Investigating SIDS is challenging, researchers say, but what’s known as the “triple risk model” has persisted in making associations. That is, a vulnerable infant, a critical developmental period, and an exogenous stressor, according to a recent commentary. However, more specific findings remain elusive.
Toward new clues, Carmel Harrington, PhD, and a team of researchers at Sydney Children’s Hospital, Westmead focused their efforts on butyrylcholinesterase (BChE), an enzyme thought to be connected to brain arousal. The study published in The Lancet’s eBioMedicine, titled, “Butyrylcholinesterase Is a Potential Biomarker for Sudden Infant Death Syndrome,” explains how interventions based on precision medicine principles may be able to identify infants who are at risk for SIDS.
This may be the first evidence “that babies who succumb to SIDS are different from birth,” said Harrington, as reported by Reuters via The Washington Post.
Using dried blood spots, the Westmead team examined more than 700 samples from Australia’s newborn screening program to attempt to identify differences between infants who had experienced SIDS and those who had not. BChE stood out as an enzyme that was present in significantly lower levels in children who had died from SIDS, explained the article in eBioMedicine. A deficiency in the level of this enzyme could play an important role in the ability of babies to respond to stimulation and awaken themselves when necessary, ultimately increasing the risk of SIDS.
“Usually, if a baby is confronted with a life-threatening situation, such as difficulty breathing during sleep because they are on their tummies, they will arouse and cry out,” Harrington said in a Sydney Children’s Hospitals Network press release. “What this research shows is that some babies don’t have this same robust arousal response. This has long been thought to be the case, but up to now we didn’t know what was causing the lack of arousal,” Harrington explained.
Harrington’s experience with SIDS has been deeply personal. Solving the mystery has become a life-long mission for her. Twenty-nine years ago, Harrington unexpectedly lost Damien, one of her three children, to SIDS. Harrington gave up her career as an attorney and began working as a research biochemist, dedicating her research career to finding an answer to preventing SIDS.
Refocusing SIDS Research With New Targets
As recently as mid-April, SIDS research was thought to be stalled, yielding little useful information and having little promise of breakthroughs in the near future.
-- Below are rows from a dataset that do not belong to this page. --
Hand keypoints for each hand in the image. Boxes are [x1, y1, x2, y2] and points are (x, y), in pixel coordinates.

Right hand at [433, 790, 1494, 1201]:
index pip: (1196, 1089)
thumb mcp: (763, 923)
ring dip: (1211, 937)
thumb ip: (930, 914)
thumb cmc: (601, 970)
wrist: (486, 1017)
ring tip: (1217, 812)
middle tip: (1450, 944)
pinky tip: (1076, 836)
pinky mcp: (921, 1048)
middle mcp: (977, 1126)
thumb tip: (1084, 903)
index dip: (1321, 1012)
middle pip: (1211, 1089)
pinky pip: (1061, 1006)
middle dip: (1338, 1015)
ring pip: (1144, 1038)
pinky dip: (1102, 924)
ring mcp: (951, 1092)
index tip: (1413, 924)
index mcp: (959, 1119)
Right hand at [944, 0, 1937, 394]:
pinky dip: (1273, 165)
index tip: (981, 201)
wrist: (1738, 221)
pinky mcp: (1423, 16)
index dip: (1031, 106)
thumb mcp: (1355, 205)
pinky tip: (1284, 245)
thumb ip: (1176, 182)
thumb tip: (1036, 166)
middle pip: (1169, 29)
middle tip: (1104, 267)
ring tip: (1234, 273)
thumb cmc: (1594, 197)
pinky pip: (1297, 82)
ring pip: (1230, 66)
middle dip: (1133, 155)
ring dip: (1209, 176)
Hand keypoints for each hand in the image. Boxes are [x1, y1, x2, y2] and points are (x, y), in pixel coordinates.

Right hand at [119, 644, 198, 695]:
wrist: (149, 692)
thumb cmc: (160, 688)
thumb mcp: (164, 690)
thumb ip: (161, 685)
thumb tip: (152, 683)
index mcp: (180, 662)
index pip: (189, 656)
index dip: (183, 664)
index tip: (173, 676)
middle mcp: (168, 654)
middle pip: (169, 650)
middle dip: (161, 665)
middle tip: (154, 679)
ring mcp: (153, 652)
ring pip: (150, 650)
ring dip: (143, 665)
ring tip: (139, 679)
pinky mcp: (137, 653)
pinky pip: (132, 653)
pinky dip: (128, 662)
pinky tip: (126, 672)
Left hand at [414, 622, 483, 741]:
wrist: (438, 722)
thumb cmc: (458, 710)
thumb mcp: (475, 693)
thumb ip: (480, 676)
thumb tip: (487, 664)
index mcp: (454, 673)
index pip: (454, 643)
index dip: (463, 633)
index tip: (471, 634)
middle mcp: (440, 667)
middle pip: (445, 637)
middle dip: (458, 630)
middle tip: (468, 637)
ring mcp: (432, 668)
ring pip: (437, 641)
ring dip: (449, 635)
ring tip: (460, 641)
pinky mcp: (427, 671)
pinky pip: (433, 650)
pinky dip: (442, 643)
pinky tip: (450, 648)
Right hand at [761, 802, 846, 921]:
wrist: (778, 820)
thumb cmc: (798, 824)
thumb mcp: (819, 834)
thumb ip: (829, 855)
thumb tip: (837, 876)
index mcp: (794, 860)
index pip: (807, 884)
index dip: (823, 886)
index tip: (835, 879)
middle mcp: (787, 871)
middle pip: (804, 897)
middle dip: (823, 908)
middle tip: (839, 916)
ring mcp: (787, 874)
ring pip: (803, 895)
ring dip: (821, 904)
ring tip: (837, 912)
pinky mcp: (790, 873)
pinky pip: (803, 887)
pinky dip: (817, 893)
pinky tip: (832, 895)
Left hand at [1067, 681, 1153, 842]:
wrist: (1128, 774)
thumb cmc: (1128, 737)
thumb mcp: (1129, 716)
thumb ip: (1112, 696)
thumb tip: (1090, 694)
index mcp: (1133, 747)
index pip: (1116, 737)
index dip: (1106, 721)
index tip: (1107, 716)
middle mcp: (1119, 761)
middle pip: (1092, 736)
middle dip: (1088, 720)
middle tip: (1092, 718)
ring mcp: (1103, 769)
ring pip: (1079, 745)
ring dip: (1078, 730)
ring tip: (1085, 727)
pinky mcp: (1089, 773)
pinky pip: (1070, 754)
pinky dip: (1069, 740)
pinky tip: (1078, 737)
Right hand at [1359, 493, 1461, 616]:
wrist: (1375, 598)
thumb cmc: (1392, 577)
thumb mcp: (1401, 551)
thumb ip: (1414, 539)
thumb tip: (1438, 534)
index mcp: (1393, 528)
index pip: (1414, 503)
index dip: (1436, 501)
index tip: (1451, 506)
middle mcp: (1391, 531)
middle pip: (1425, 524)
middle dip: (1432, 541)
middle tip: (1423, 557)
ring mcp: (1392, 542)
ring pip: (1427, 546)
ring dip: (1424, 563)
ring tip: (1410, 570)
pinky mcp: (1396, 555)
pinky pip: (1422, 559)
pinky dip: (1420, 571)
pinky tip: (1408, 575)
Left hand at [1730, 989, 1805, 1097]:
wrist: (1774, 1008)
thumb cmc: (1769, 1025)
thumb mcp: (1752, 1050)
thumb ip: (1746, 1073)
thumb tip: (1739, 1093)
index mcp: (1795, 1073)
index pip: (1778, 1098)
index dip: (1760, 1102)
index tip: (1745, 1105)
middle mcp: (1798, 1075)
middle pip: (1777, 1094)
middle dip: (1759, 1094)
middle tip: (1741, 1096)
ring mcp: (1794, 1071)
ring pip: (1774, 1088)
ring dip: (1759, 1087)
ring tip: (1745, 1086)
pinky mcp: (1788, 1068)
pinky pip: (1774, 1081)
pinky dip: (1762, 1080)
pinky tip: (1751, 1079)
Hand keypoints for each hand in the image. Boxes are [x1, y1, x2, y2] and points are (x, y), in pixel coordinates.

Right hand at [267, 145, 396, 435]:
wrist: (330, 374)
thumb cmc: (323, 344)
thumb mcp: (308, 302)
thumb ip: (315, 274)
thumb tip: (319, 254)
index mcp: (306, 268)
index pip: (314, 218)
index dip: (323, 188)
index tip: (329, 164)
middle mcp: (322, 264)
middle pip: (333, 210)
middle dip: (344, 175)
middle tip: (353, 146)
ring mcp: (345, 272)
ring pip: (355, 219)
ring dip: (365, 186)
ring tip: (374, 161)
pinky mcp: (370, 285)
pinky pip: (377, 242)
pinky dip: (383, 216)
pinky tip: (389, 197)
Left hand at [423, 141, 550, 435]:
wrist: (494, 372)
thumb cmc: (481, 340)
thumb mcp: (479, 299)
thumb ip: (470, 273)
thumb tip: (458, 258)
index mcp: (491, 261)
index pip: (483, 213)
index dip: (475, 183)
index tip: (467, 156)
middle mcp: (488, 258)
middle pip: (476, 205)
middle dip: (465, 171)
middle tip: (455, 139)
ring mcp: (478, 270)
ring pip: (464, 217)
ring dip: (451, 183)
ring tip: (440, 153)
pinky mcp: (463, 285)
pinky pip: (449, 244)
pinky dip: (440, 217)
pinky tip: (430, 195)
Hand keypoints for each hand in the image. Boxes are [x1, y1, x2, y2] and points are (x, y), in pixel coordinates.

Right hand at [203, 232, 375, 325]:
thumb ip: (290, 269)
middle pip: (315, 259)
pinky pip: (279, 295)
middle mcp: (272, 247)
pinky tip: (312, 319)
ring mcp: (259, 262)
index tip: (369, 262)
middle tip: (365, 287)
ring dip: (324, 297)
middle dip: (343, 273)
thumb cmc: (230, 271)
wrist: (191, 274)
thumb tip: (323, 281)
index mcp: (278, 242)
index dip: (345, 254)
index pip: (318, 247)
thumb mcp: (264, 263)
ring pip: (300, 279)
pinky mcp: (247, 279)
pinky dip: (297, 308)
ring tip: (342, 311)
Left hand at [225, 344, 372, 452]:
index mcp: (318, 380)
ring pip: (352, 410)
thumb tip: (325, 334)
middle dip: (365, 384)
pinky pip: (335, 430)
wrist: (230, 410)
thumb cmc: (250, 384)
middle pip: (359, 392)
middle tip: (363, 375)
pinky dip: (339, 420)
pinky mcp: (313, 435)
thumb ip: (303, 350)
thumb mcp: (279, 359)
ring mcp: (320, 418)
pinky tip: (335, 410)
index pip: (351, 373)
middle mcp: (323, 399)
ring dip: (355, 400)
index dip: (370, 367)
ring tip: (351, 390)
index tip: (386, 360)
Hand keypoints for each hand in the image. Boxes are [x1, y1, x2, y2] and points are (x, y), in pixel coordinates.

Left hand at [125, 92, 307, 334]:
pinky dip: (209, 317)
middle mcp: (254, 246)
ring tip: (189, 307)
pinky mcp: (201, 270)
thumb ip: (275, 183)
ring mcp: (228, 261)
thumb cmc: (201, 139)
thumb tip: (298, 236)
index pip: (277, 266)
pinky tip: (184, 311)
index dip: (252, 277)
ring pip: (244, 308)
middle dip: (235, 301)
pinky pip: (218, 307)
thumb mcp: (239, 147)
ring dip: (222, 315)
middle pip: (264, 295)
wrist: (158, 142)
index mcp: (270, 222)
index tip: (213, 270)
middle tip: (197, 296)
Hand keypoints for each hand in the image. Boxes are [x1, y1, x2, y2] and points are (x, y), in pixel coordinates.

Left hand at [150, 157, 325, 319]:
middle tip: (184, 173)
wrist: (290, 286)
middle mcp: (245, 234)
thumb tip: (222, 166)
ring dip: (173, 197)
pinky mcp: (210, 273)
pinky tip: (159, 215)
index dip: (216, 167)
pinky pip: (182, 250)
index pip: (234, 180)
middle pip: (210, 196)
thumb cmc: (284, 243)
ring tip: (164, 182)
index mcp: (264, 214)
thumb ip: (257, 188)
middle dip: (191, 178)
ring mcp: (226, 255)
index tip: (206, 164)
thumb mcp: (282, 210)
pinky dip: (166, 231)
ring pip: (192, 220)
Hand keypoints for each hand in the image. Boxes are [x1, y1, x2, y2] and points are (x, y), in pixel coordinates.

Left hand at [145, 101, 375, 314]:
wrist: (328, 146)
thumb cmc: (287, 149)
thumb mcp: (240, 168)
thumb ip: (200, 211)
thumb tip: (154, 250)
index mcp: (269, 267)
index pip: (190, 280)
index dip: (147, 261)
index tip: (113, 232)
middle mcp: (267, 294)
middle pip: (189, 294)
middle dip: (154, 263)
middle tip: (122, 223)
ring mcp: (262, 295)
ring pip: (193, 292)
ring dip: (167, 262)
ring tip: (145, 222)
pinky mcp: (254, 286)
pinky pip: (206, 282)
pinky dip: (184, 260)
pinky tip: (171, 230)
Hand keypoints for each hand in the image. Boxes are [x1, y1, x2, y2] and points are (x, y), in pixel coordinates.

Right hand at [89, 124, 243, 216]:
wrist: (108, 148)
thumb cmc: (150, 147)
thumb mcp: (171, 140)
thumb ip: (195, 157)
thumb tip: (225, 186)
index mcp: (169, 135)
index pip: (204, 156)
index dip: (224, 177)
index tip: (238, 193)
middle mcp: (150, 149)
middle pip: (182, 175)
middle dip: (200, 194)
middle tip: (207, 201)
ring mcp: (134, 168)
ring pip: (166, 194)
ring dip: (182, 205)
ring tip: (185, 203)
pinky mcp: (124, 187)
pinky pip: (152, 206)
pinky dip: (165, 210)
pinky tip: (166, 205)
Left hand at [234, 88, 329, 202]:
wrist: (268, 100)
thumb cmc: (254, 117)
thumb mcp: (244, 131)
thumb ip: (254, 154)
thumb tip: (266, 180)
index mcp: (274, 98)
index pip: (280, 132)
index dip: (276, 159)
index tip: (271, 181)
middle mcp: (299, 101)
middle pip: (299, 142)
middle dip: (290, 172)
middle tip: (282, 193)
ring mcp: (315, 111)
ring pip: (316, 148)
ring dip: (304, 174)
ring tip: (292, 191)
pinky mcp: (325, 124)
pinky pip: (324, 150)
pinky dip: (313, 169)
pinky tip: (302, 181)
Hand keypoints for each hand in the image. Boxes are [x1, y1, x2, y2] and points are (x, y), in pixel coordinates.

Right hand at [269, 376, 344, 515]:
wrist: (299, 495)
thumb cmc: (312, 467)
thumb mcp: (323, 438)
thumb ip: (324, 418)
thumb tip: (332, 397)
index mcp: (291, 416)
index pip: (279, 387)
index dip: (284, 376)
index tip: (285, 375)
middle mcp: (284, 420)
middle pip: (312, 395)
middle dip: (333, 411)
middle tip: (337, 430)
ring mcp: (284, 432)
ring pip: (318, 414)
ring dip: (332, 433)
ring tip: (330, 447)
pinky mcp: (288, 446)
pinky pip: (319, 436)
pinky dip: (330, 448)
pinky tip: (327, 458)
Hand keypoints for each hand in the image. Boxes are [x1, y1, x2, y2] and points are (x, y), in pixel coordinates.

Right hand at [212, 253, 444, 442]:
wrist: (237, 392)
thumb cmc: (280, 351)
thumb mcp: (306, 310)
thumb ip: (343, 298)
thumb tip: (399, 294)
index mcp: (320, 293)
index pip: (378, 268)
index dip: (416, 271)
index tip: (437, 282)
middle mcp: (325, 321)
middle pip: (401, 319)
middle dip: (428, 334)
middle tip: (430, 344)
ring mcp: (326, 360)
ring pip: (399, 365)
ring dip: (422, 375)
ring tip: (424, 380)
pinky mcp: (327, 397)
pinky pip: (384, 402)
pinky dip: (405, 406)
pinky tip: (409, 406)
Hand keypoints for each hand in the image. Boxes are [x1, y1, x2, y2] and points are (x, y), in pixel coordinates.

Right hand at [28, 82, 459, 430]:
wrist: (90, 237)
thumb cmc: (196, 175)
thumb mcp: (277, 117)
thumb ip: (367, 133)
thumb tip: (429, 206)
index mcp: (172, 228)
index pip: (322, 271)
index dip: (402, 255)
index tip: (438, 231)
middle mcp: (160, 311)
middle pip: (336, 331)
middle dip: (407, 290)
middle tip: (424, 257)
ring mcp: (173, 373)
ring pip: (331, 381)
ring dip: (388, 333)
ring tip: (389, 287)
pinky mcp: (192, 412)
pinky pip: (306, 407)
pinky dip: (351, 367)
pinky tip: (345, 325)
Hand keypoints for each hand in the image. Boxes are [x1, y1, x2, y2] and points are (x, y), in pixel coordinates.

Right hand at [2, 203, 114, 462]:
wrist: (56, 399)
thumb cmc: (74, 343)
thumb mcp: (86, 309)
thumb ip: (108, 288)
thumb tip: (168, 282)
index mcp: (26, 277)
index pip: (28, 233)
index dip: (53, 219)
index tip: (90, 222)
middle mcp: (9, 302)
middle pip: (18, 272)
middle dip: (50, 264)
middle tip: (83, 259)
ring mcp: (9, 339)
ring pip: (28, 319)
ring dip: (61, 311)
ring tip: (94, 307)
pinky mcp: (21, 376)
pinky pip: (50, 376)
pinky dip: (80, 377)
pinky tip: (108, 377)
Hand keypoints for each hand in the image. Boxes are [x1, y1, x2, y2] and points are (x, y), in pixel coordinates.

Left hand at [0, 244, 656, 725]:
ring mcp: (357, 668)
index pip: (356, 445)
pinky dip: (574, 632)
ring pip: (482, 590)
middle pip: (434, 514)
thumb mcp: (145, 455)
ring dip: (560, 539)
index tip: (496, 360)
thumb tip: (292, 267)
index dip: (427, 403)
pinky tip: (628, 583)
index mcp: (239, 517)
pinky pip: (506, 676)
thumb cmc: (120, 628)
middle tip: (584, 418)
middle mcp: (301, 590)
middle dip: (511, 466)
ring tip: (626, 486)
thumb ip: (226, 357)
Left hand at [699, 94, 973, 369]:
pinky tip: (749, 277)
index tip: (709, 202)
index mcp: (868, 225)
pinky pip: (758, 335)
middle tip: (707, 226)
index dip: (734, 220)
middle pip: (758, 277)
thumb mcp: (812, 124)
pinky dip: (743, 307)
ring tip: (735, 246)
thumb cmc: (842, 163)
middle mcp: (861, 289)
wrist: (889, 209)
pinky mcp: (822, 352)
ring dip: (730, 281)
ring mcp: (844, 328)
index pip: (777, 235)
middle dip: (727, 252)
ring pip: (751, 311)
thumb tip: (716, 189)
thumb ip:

“SIDS research appears to have lost its way,” wrote Paul Goldwater, MD, in a meta-analysis of SIDS research predating Harrington’s breakthrough and published in Frontiers in Pediatrics. “Researchers appear to have forgotten or overlooked the epidemiological risk factors and clinical pathology because these are essential pointers to the underlying cause of SIDS.”
While there are some limitations with the Australian study, the finding may represent a big step forward in SIDS research. For the first time, it may offer closure to families who have been victims of SIDS. Ultimately, the ability to know an infant’s individual risk of developing SIDS may offer an opportunity to eliminate SIDS.
“This discovery changes the narrative around SIDS and is the start of a very exciting journey ahead,” Harrington said, adding to the eBioMedicine discussion concluding that the BChE finding provides a specific avenue for future research into intervention. Although it was noted that it is unknown how common the abnormality is in the wider population, researchers predict that will become clearer with future testing of greater numbers.
This SIDS research highlights how precision medicine is offering healthcare leaders new resources and abilities for a widening variety of conditions. The ability to offer hope for parents concerned about SIDS will be a welcome addition to the tools available.